- **Assigned task**
Edit the lines of the items below from the line containing "Einführung des Tagestickets. Nur" to the line containing "Ver el precio", replacing "Stadtrat" with "Gemeinderat" and leaving everything else unchanged. Omit the pictures from your answer.
Start of The records
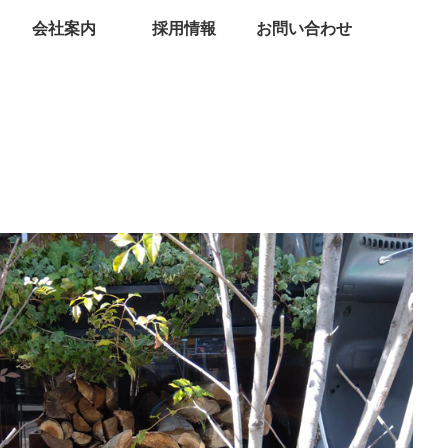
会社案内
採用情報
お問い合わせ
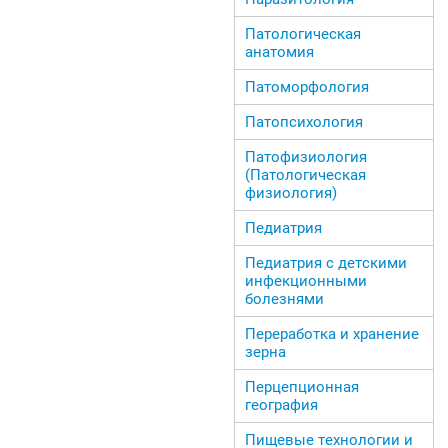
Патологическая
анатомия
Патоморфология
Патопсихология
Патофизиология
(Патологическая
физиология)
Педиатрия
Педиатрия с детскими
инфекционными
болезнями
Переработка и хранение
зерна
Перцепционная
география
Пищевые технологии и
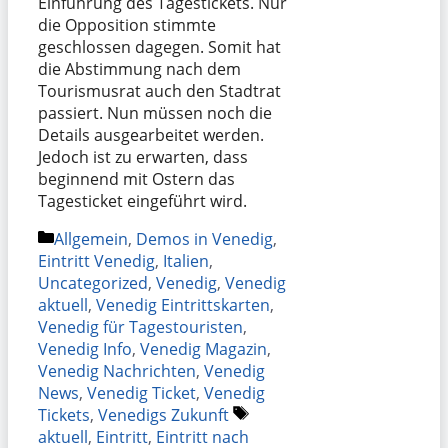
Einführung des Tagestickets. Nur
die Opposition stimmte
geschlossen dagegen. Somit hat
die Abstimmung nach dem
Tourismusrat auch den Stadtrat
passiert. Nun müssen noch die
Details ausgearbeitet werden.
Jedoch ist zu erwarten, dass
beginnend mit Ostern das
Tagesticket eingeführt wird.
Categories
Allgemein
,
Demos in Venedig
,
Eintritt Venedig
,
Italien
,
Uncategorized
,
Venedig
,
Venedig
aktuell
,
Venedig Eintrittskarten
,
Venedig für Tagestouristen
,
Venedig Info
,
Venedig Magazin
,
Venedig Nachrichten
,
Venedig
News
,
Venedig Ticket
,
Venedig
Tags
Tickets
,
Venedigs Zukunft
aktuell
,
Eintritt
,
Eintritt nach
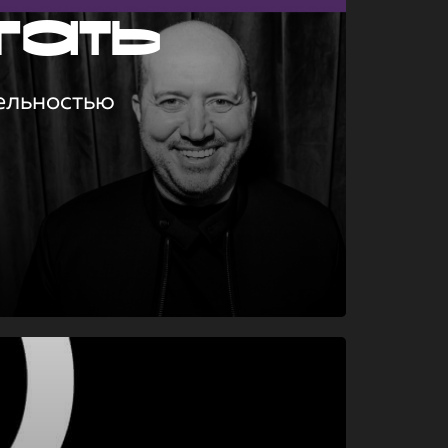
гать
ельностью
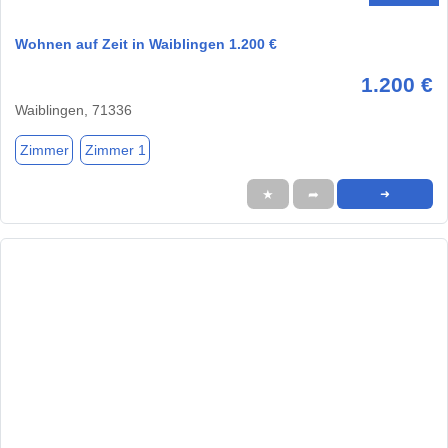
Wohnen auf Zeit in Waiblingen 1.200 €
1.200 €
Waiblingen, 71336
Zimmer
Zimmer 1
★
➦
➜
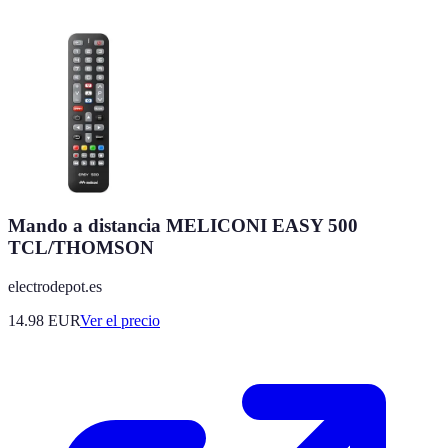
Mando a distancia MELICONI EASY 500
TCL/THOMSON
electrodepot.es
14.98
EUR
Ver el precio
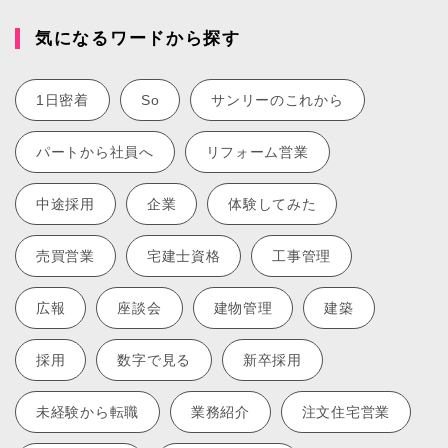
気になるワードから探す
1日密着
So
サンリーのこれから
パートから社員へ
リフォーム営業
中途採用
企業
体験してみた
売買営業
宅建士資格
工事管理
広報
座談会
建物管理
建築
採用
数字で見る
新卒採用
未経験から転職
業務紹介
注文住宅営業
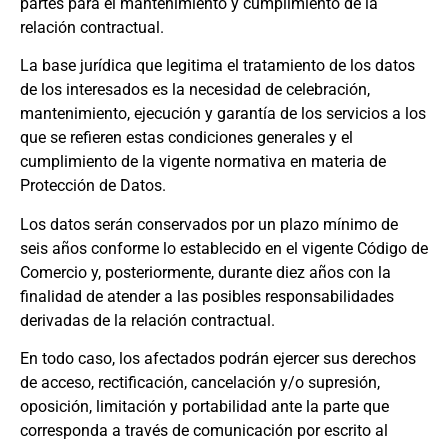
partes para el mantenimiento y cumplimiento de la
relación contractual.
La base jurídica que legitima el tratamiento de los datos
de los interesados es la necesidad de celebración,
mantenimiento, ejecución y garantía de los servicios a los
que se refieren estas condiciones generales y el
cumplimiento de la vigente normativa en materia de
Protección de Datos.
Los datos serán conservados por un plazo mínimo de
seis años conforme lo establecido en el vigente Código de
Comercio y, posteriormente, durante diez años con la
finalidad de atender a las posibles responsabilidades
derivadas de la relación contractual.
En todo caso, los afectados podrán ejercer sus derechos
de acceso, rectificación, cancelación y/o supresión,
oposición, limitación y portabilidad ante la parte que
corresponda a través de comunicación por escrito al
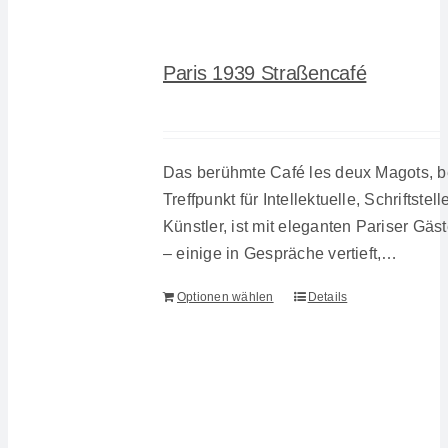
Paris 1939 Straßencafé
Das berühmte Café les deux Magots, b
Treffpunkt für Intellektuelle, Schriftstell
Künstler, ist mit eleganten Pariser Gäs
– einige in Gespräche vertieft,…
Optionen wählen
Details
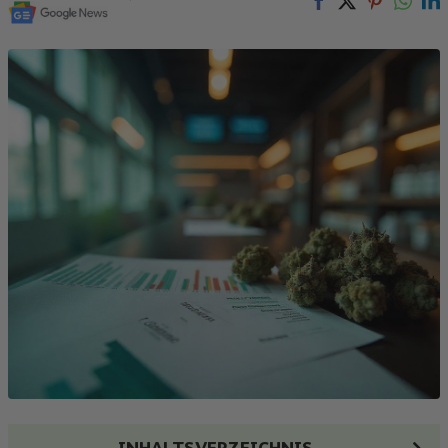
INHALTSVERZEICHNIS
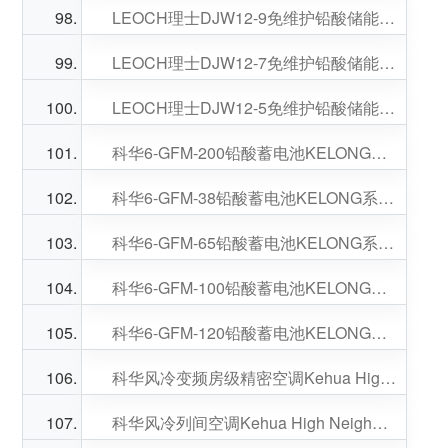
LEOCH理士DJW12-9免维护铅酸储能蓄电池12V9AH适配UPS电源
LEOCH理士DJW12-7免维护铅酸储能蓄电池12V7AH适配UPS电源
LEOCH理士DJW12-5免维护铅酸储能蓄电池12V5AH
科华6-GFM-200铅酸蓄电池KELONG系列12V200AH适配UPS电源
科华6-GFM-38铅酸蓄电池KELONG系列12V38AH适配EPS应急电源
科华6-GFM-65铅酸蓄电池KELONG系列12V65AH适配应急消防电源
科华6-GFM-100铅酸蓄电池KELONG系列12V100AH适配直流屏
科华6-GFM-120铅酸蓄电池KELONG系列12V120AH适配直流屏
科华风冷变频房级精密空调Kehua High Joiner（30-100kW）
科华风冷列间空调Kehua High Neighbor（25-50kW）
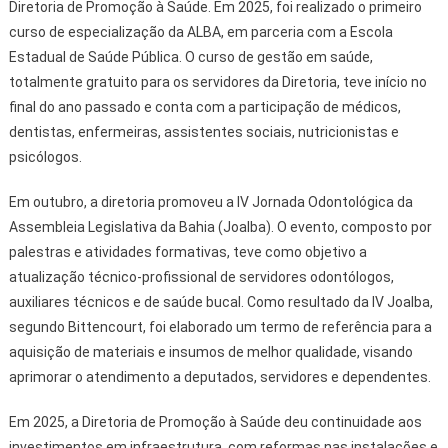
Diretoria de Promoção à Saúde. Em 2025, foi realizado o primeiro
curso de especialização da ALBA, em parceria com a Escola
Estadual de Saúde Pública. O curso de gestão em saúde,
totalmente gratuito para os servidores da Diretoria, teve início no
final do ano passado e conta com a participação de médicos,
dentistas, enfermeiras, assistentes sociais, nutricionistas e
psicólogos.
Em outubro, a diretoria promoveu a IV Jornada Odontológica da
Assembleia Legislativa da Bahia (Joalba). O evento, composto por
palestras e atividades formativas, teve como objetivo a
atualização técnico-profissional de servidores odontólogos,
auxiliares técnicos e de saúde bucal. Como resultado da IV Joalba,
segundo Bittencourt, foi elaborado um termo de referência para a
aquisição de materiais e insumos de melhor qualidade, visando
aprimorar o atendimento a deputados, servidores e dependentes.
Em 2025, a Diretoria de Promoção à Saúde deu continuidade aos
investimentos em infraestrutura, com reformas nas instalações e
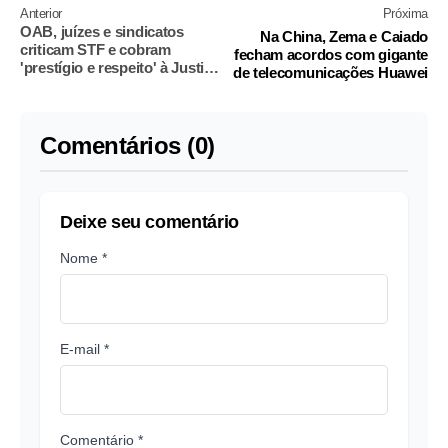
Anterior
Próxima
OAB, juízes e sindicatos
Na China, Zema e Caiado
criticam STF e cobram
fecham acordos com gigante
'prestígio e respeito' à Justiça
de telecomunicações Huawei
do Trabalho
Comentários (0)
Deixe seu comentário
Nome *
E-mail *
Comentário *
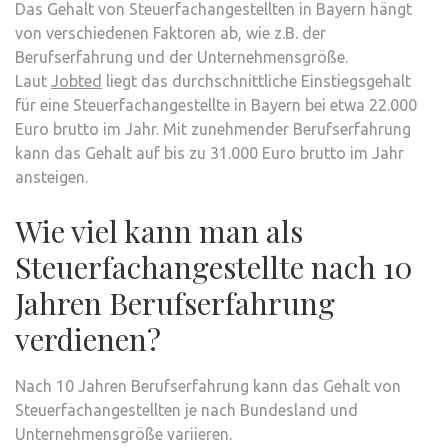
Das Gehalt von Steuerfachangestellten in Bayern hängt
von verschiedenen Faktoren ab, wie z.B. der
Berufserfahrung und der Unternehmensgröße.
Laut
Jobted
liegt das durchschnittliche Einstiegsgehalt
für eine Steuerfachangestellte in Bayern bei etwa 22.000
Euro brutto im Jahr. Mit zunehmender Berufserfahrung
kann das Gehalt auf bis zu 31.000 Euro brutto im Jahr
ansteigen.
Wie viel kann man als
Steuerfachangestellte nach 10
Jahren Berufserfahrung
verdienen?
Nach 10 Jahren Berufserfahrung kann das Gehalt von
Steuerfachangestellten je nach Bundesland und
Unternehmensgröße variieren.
End of The records
- **Answer box**
Einführung des Tagestickets. Nur
die Opposition stimmte
geschlossen dagegen. Somit hat
die Abstimmung nach dem
Tourismusrat auch den Gemeinderat
passiert. Nun müssen noch die
Details ausgearbeitet werden.
Jedoch ist zu erwarten, dass
beginnend mit Ostern das
Tagesticket eingeführt wird.
Categories
Allgemein
,
Demos in Venedig
,
Eintritt Venedig
,
Italien
,
Uncategorized
,
Venedig
,
Venedig
aktuell
,
Venedig Eintrittskarten
,
Venedig für Tagestouristen
,
Venedig Info
,
Venedig Magazin
,
Venedig Nachrichten
,
Venedig
News
,
Venedig Ticket
,
Venedig
Tags
Tickets
,
Venedigs Zukunft
aktuell
,
Eintritt
,
Eintritt nach
гать
ельностью
Wohnen auf Zeit in Waiblingen 1.200 €
1.200 €
Waiblingen, 71336
Zimmer
Zimmer 1
★
➦
➜
Mando a distancia MELICONI EASY 500
TCL/THOMSON
electrodepot.es
14.98
EUR
Ver el precio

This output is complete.